Okul kaygısı aynı zamanda okul korkusu olarak da adlandırılmaktadır. Öğrencilerin okulda huzursuz olması, okula gitmek istememesi ve bazı hastalık belirtileri göstermesidir.

Okul korkusu anaokuluna giden, ilkokula başlayan çocuklarda sık görülür. Çocuk birdenbire okula gitmek istemez; zorlamalar karşısında iç sıkıntısı hisseder, paniğe kapılır, midesi bulanır, kusar, ağlar, gitmemekte direnir. Bazı çocukların yarı yoldan döndüğü ya da okuldan eve geldiği görülebilir.

Bu belirtiler günlerce sürebilir.
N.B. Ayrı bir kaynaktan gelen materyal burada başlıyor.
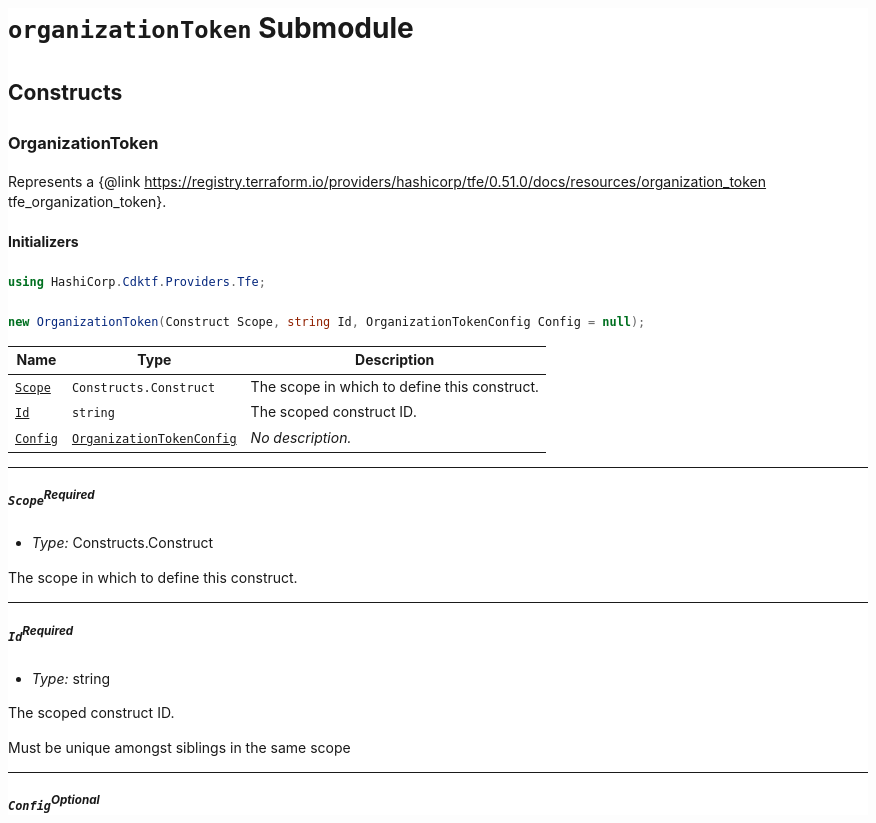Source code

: # `organizationToken` Submodule <a name="`organizationToken` Submodule" id="@cdktf/provider-tfe.organizationToken"></a>

## Constructs <a name="Constructs" id="Constructs"></a>

### OrganizationToken <a name="OrganizationToken" id="@cdktf/provider-tfe.organizationToken.OrganizationToken"></a>

Represents a {@link https://registry.terraform.io/providers/hashicorp/tfe/0.51.0/docs/resources/organization_token tfe_organization_token}.

#### Initializers <a name="Initializers" id="@cdktf/provider-tfe.organizationToken.OrganizationToken.Initializer"></a>

```csharp
using HashiCorp.Cdktf.Providers.Tfe;

new OrganizationToken(Construct Scope, string Id, OrganizationTokenConfig Config = null);
```

| **Name** | **Type** | **Description** |
| --- | --- | --- |
| <code><a href="#@cdktf/provider-tfe.organizationToken.OrganizationToken.Initializer.parameter.scope">Scope</a></code> | <code>Constructs.Construct</code> | The scope in which to define this construct. |
| <code><a href="#@cdktf/provider-tfe.organizationToken.OrganizationToken.Initializer.parameter.id">Id</a></code> | <code>string</code> | The scoped construct ID. |
| <code><a href="#@cdktf/provider-tfe.organizationToken.OrganizationToken.Initializer.parameter.config">Config</a></code> | <code><a href="#@cdktf/provider-tfe.organizationToken.OrganizationTokenConfig">OrganizationTokenConfig</a></code> | *No description.* |

---

##### `Scope`<sup>Required</sup> <a name="Scope" id="@cdktf/provider-tfe.organizationToken.OrganizationToken.Initializer.parameter.scope"></a>

- *Type:* Constructs.Construct

The scope in which to define this construct.

---

##### `Id`<sup>Required</sup> <a name="Id" id="@cdktf/provider-tfe.organizationToken.OrganizationToken.Initializer.parameter.id"></a>

- *Type:* string

The scoped construct ID.

Must be unique amongst siblings in the same scope

---

##### `Config`<sup>Optional</sup> <a name="Config" id="@cdktf/provider-tfe.organizationToken.OrganizationToken.Initializer.parameter.config"></a>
Çocuk neşesizdir, heves ve enerji kaybı görülebilir, okula gitmemek için çeşitli bahaneler bulabilir, uyku, yeme problemleri görülebilir ve bütün bunlara alıngan ve sinirli bir tablo eşlik edebilir. Okul korkusu aslında pek çok durumun sonucunda ortaya çıkabilir. Okula yeni başlayan çocuklarda nedeni genelde ayrılma kaygısıdır. Ayrılma kaygısında çocuk, annesinden veya diğer bakım veren kişilerden ayrıldığında, ayrılma olasılığı olduğunda veya ayrılacağını düşündüğünde aşırı tepkiler verir.

Okul korkusu gelişen çocuklar genellikle başarı kaygısı olan, uslu, uyumlu, aşırı onay bekleyen, ailesine bağımlı çocuklardır. Bozukluk sıklıkla bir yakının ya da evcil hayvanın ölmesi, okul değişimi, kardeş doğumu, taşınma, boşanma vb. stresli bir yaşam olayından sonra başlar. Aşırı koruyucu ana baba tutumları bu tabloya eşlik edebilir.
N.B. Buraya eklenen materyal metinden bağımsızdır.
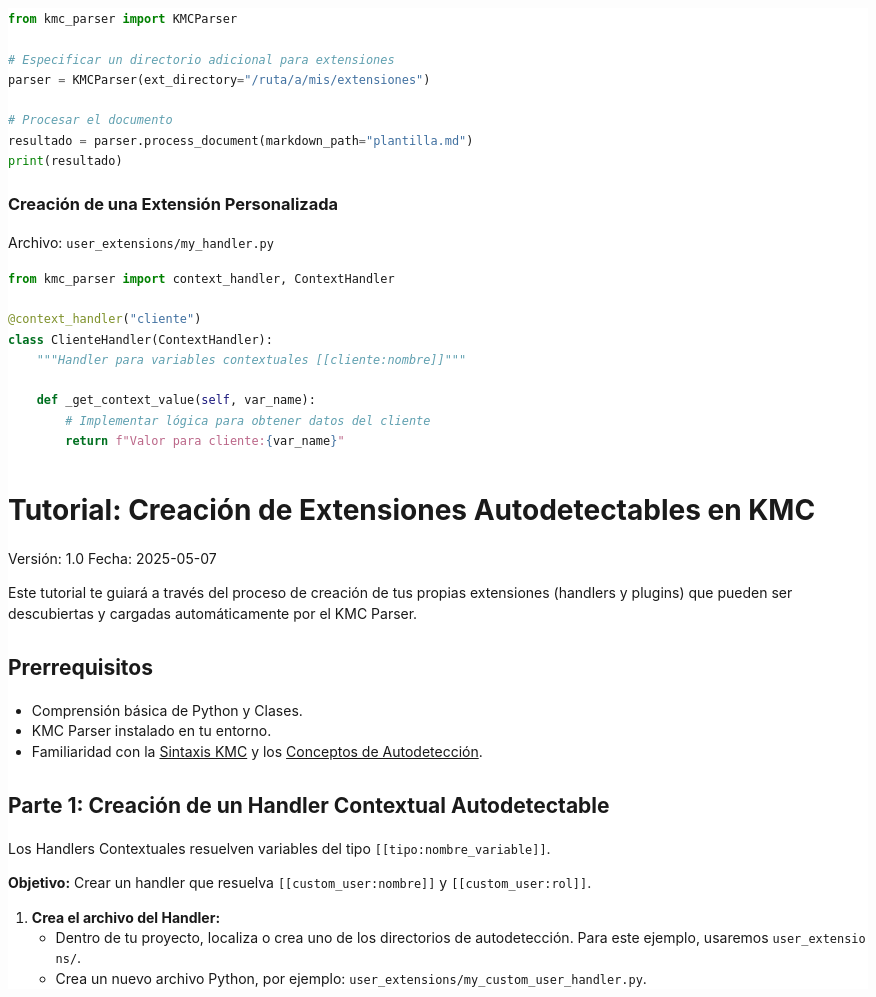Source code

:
 ```python
from kmc_parser import KMCParser

# Especificar un directorio adicional para extensiones
parser = KMCParser(ext_directory="/ruta/a/mis/extensiones")

# Procesar el documento
resultado = parser.process_document(markdown_path="plantilla.md")
print(resultado)
```

### Creación de una Extensión Personalizada

Archivo: `user_extensions/my_handler.py`
```python
from kmc_parser import context_handler, ContextHandler

@context_handler("cliente")
class ClienteHandler(ContextHandler):
    """Handler para variables contextuales [[cliente:nombre]]"""
    
    def _get_context_value(self, var_name):
        # Implementar lógica para obtener datos del cliente
        return f"Valor para cliente:{var_name}"
```

# Tutorial: Creación de Extensiones Autodetectables en KMC

Versión: 1.0
Fecha: 2025-05-07

Este tutorial te guiará a través del proceso de creación de tus propias extensiones (handlers y plugins) que pueden ser descubiertas y cargadas automáticamente por el KMC Parser.

## Prerrequisitos

*   Comprensión básica de Python y Clases.
*   KMC Parser instalado en tu entorno.
*   Familiaridad con la [Sintaxis KMC](../SYNTAX.md) y los [Conceptos de Autodetección](./auto_discovery.md).

## Parte 1: Creación de un Handler Contextual Autodetectable

Los Handlers Contextuales resuelven variables del tipo `[[tipo:nombre_variable]]`.

**Objetivo:** Crear un handler que resuelva `[[custom_user:nombre]]` y `[[custom_user:rol]]`.

1.  **Crea el archivo del Handler:**
    *   Dentro de tu proyecto, localiza o crea uno de los directorios de autodetección. Para este ejemplo, usaremos `user_extensions/`.
    *   Crea un nuevo archivo Python, por ejemplo: `user_extensions/my_custom_user_handler.py`.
  • Ana yada baba ebeveyn tutumlarında çocuğun kendilerine bağımlı ve bağlı yetişmesini istemekte ve bunu desteklemektedirler.
  • Ana baba çocuğa okulda ya da yolda bir şey olmasından endişe etmektedirler.
  • Çocuk kendi yokluğunda anne babasına bir şey olacağından ya da onu bırakıp gideceklerinden korkmaktadır.
  • Çocuk anne ve babasının yokluğunda kendisine bir şey olacağından korkmaktadır.
  • Ayrılma kaygısı olan çocuklar için iyileşme süreci çocuk, aile ve okul çevresini kapsayan biçimde planlanmalı, destekleyici yaklaşım, psikoeğitim, bilişsel davranışçı terapi ve oyun terapisi girişimlerini içermelidir.

Ayrılma kaygısına sahip olan çocuk okula gitmediği için suçlanmamalı, bu durumun normal olabileceği ve birçok çocukta görülebileceği çocuk 3-11 yaş arasında ise oyun, hikaye, kukla terapisi yoluyla anlatılması sağlanabilir.Okula aile üyelerinden biri ile gitmesi çıkışa kadar okulda kalması ve bu desteğin kademeli olarak azaltılması sağlanabilir.